# [INSTRUCTIONS TO FOLLOW]
Please reproduce every line of the material below word for word, keeping the original line breaks.

Text data extracted from the pages
Segment Open
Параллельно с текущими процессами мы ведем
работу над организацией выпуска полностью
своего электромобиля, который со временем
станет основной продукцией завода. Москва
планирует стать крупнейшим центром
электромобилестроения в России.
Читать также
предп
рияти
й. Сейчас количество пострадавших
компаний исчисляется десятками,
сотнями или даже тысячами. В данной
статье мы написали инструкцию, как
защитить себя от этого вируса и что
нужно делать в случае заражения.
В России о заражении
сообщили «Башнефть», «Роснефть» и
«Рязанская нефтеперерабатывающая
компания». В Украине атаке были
Segment Closed
# [EXERCISE SOLUTION]
Параллельно с текущими процессами мы ведем
работу над организацией выпуска полностью
своего электромобиля, который со временем
станет основной продукцией завода. Москва
планирует стать крупнейшим центром
электромобилестроения в России.
Читать также
предп
рияти
й. Сейчас количество пострадавших
компаний исчисляется десятками,
сотнями или даже тысячами. В данной
статье мы написали инструкцию, как
защитить себя от этого вируса и что
нужно делать в случае заражения.
В России о заражении
сообщили «Башнефть», «Роснефть» и
«Рязанская нефтеперерабатывающая
компания». В Украине атаке были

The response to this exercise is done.